Could you retype all the text in the material below character for character, with no changes, and leave the pictures out of your answer?

BEGIN Input

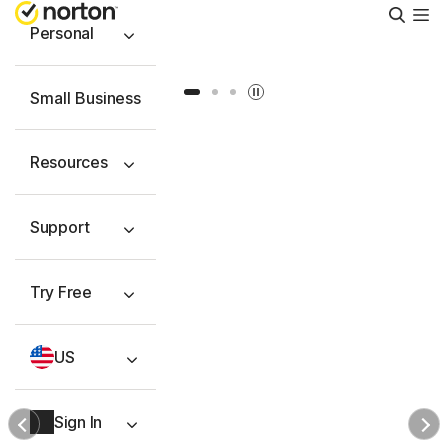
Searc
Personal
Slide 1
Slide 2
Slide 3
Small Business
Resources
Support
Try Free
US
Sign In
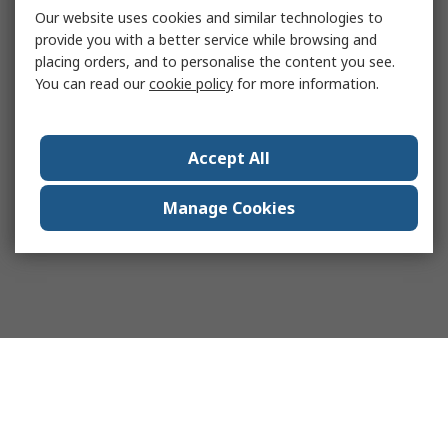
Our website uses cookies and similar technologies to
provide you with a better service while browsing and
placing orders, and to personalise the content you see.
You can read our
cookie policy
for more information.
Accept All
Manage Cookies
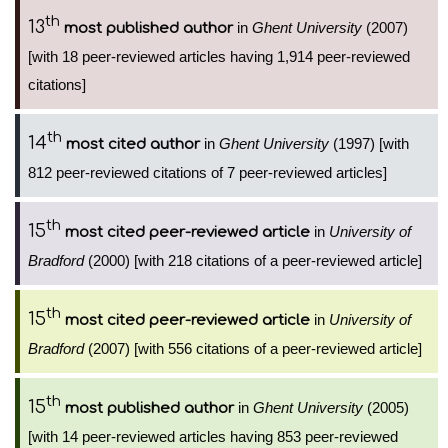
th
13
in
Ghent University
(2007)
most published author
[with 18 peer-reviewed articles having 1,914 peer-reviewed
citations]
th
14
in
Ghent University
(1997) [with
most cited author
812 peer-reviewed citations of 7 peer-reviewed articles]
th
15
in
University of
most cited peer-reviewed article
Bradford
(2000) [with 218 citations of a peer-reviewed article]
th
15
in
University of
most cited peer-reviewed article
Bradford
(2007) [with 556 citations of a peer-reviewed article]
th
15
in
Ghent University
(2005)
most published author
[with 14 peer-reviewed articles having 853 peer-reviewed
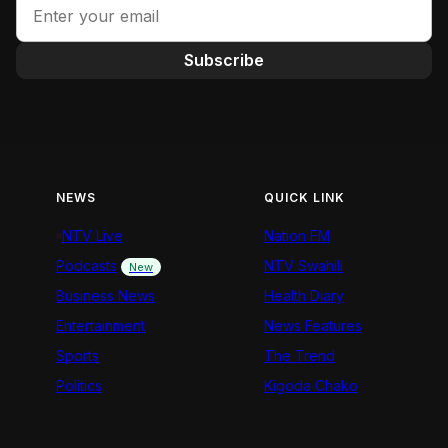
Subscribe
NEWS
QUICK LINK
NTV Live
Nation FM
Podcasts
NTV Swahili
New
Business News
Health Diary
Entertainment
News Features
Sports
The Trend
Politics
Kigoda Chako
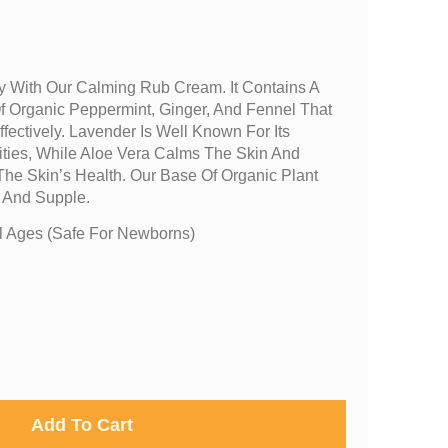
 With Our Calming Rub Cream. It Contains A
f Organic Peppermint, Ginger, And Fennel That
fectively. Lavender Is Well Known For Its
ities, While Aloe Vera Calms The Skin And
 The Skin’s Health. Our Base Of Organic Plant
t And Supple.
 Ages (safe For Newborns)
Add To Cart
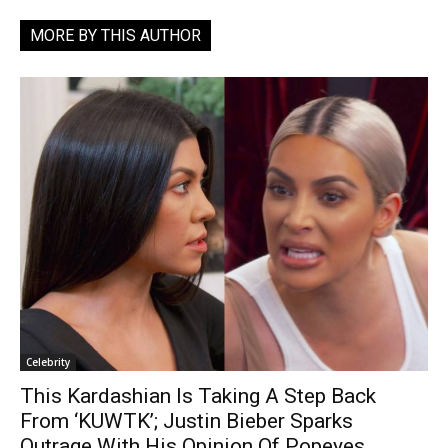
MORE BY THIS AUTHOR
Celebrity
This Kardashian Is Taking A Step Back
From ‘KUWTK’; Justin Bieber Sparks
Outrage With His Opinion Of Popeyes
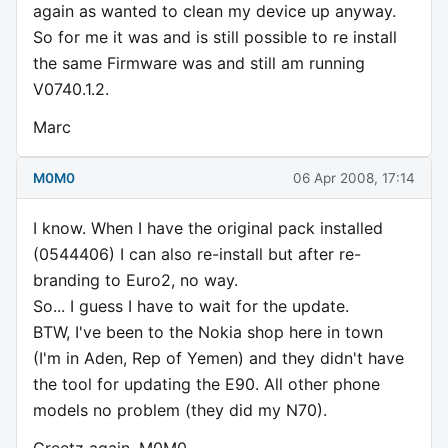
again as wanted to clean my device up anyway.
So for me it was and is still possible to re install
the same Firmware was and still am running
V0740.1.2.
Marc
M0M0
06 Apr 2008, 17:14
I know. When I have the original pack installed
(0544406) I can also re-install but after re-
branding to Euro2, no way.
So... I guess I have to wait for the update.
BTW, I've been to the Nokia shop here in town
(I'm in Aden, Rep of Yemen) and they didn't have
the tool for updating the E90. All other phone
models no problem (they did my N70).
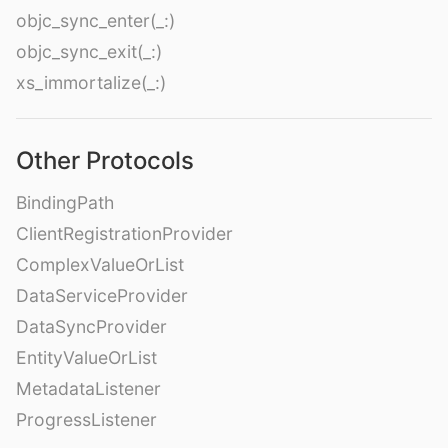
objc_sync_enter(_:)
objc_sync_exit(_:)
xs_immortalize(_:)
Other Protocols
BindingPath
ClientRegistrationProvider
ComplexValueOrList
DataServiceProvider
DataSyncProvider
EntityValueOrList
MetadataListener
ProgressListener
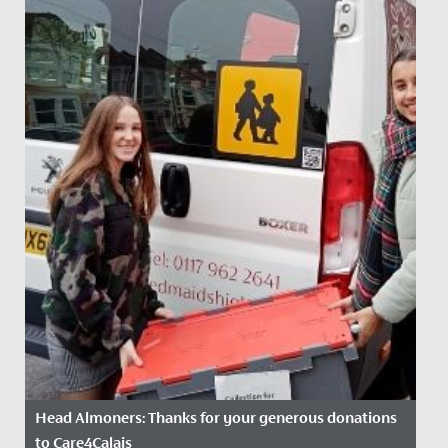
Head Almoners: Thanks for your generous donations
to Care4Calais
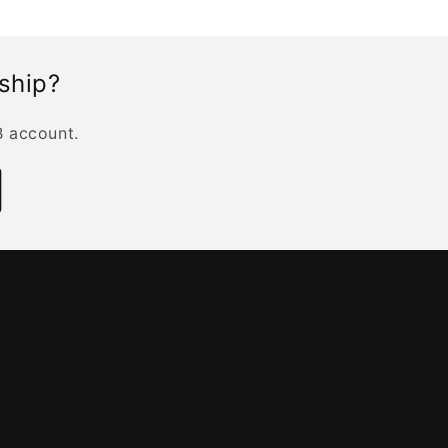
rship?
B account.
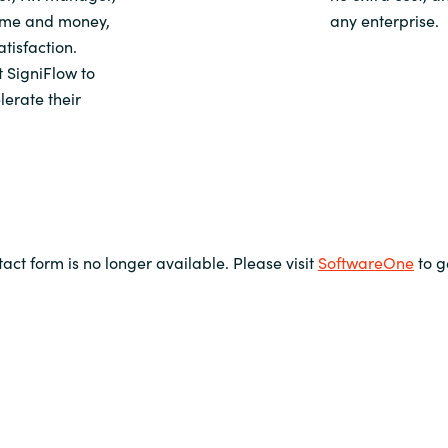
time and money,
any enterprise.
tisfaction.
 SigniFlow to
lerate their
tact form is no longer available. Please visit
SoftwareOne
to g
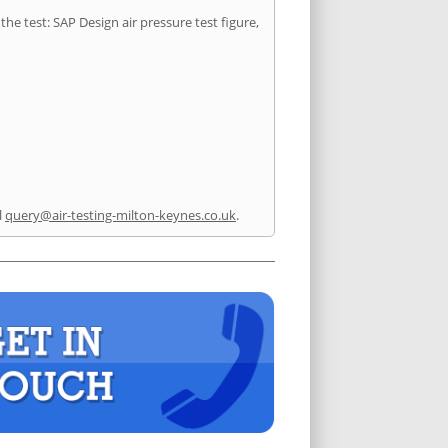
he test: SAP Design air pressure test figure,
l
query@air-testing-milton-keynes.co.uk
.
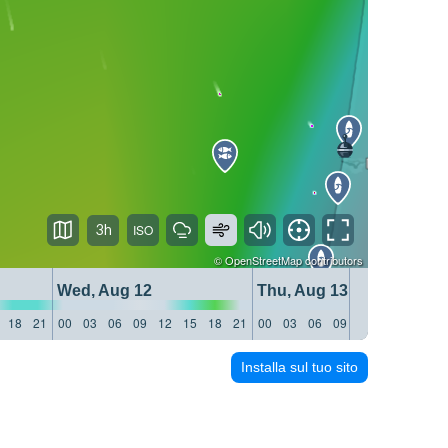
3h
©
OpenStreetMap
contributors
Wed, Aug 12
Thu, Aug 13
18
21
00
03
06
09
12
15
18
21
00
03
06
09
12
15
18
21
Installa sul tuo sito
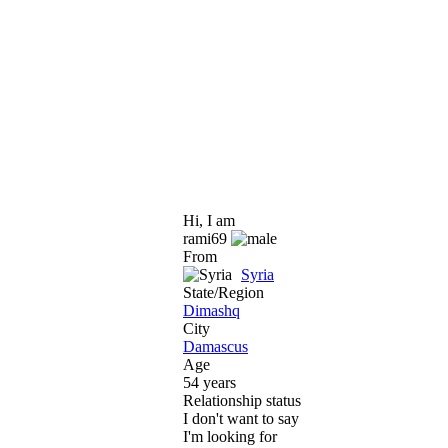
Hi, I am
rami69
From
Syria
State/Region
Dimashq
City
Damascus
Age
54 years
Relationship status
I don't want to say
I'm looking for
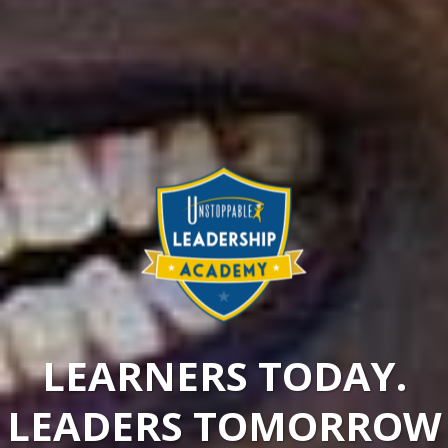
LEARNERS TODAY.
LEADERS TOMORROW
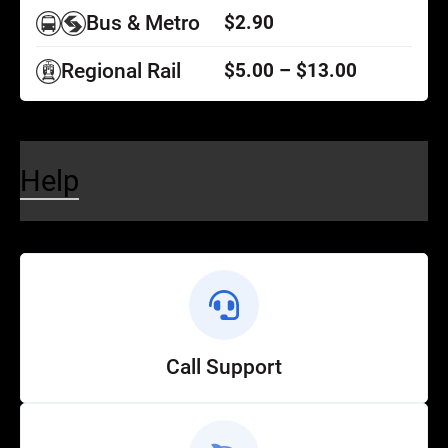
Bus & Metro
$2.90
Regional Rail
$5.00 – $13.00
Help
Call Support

END Input

• **Solution**
Searc
Personal
Slide 1
Slide 2
Slide 3
Small Business
Resources
Support
Try Free
US
Sign In
Our website uses cookies and similar technologies to
provide you with a better service while browsing and
placing orders, and to personalise the content you see.
You can read our
cookie policy
for more information.
Accept All
Manage Cookies
th
13
in
Ghent University
(2007)
most published author
[with 18 peer-reviewed articles having 1,914 peer-reviewed
citations]
th
14
in
Ghent University
(1997) [with
most cited author
812 peer-reviewed citations of 7 peer-reviewed articles]
th
15
in
University of
most cited peer-reviewed article
Bradford
(2000) [with 218 citations of a peer-reviewed article]
th
15
in
University of
most cited peer-reviewed article
Bradford
(2007) [with 556 citations of a peer-reviewed article]
th
15
in
Ghent University
(2005)
most published author
[with 14 peer-reviewed articles having 853 peer-reviewed
Subscribe
NEWS
QUICK LINK
NTV Live
Nation FM
Podcasts
NTV Swahili
New
Business News
Health Diary
Entertainment
News Features
Sports
The Trend
Politics
Kigoda Chako
 With Our Calming Rub Cream. It Contains A
f Organic Peppermint, Ginger, And Fennel That
fectively. Lavender Is Well Known For Its
ities, While Aloe Vera Calms The Skin And
 The Skin’s Health. Our Base Of Organic Plant
t And Supple.
 Ages (safe For Newborns)
Add To Cart
MORE BY THIS AUTHOR
Celebrity
This Kardashian Is Taking A Step Back
From ‘KUWTK’; Justin Bieber Sparks
Outrage With His Opinion Of Popeyes
again as wanted to clean my device up anyway.
So for me it was and is still possible to re install
the same Firmware was and still am running
V0740.1.2.
Marc
M0M0
06 Apr 2008, 17:14
I know. When I have the original pack installed
(0544406) I can also re-install but after re-
branding to Euro2, no way.
So... I guess I have to wait for the update.
BTW, I've been to the Nokia shop here in town
(I'm in Aden, Rep of Yemen) and they didn't have
the tool for updating the E90. All other phone
models no problem (they did my N70).
objc_sync_enter(_:)
objc_sync_exit(_:)
xs_immortalize(_:)
Other Protocols
BindingPath
ClientRegistrationProvider
ComplexValueOrList
DataServiceProvider
DataSyncProvider
EntityValueOrList
MetadataListener
ProgressListener
Head Almoners: Thanks for your generous donations
to Care4Calais
rship?
B account.
time and money,
any enterprise.
tisfaction.
 SigniFlow to
lerate their
tact form is no longer available. Please visit
SoftwareOne
to g
he test: SAP Design air pressure test figure,
l
query@air-testing-milton-keynes.co.uk
.
3h
©
OpenStreetMap
contributors
Wed, Aug 12
Thu, Aug 13
18
21
00
03
06
09
12
15
18
21
00
03
06
09
12
15
18
21
Installa sul tuo sito
Hi, I am
rami69
From
Syria
State/Region
Dimashq
City
Damascus
Age
54 years
Relationship status
I don't want to say
I'm looking for
LEARNERS TODAY.
LEADERS TOMORROW
Bus & Metro
$2.90
Regional Rail
$5.00 – $13.00
Help
Call Support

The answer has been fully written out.